Maybe 20 percent of shrimp processors’ employees are guest workers, Veal said. The guest workers’ pay is set through wage surveys, required by the U.S. Department of Labor. The surveys are done by someone other than the employer.
In general, the wage surveys result in higher wages for the guest workers and the domestic employees, Veal said.
“It’s to drive wages up, not down,” Veal said.
However, critics like Costa and others, including the Southern Poverty Law Center, say the H-2B program is rife with abuse and is used to undercut pay for U.S. citizens. The Southern Poverty Law Center has described the guest worker program and its systemic abuses as “close to slavery.”
Despite the problems, few guest workers are willing to complain because they fear retaliation, said Meredith Stewart, a staff attorney for the center.

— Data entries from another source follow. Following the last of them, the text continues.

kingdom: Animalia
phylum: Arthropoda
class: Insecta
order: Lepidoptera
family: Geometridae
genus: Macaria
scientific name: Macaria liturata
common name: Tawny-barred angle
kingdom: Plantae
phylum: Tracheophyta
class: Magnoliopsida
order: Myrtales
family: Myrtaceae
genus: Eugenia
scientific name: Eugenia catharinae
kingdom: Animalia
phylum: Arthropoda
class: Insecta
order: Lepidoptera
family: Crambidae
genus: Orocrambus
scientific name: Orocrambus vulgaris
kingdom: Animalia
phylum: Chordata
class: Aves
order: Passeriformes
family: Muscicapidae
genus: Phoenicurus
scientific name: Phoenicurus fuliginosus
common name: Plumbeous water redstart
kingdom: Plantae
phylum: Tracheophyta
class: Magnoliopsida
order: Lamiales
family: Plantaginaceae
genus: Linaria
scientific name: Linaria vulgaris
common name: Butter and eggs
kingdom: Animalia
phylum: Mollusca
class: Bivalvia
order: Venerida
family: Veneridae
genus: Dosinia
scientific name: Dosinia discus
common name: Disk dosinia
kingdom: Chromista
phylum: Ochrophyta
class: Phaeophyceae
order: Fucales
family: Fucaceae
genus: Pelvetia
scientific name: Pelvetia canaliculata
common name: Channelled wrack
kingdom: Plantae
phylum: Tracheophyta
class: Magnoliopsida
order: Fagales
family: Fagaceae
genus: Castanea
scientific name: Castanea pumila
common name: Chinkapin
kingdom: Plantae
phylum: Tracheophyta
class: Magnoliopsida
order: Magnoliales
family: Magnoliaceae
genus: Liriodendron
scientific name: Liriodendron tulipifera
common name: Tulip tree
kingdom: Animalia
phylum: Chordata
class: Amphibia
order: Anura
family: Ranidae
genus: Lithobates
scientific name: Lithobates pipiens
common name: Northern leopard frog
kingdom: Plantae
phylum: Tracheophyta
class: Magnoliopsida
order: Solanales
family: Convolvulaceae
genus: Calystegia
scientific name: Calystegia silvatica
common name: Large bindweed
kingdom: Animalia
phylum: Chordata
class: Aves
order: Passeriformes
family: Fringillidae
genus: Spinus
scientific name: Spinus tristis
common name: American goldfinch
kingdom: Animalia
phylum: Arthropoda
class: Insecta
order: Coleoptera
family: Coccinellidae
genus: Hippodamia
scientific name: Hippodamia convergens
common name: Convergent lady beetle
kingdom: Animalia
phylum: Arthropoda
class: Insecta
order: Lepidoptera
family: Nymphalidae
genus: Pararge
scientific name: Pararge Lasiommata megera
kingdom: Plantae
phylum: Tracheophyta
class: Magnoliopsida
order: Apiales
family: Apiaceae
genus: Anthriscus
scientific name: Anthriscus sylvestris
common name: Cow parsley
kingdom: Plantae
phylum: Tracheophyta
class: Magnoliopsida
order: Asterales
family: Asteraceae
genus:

Employers control the workers’ visas, and people who complain face deportation and being blocked from future employment.
The center has filed a federal lawsuit against Baton Rouge-based R&A Oysters, claiming the company failed to properly pay more than 100 guest workers at its Bayou La Batre, Alabama, processing plant.
The lawsuit says the company never reimbursed the workers for the cost of the visas and travel expenses and forced workers to pay for their own equipment, including oyster knives, overalls, gloves and boots. The result was the workers’ pay fell below the level required by federal law, according to the lawsuit.
R&A Oyster officials could not be reached for comment.
In 2012, guest workers in Louisiana averaged $8.11 an hour for meat, poultry and fish cutting and trimming, the Economic Policy Institute report says. The state average for those professions was $10.20 an hour.
Costa said it wouldn’t be too far off to call the H-2B program “indentured servitude.”
Federal law allows employers to keep the workers’ wages low and prevent immigrant workers from switching jobs, Costa said. The workers, who pay recruiters fees to get the jobs, arrive in debt and can’t complain if their wages are lower than promised.
Strain scoffed at both the Southern Poverty Law Center’s and Costa’s depiction of the guest-worker program.
Federal laws protect the workers, he said. Employers have to pay the workers’ transportation costs, a per diem coming here and going back, house them and guarantee 75 percent of the hours, whether they are worked or not.
“There’s a host of things and costs involved in bringing in these workers. … It is less expensive, at the same wage rate, to have local workers,” Strain said. “These entities would love to have local workers if they could get them. Bottom line is they can’t get them.”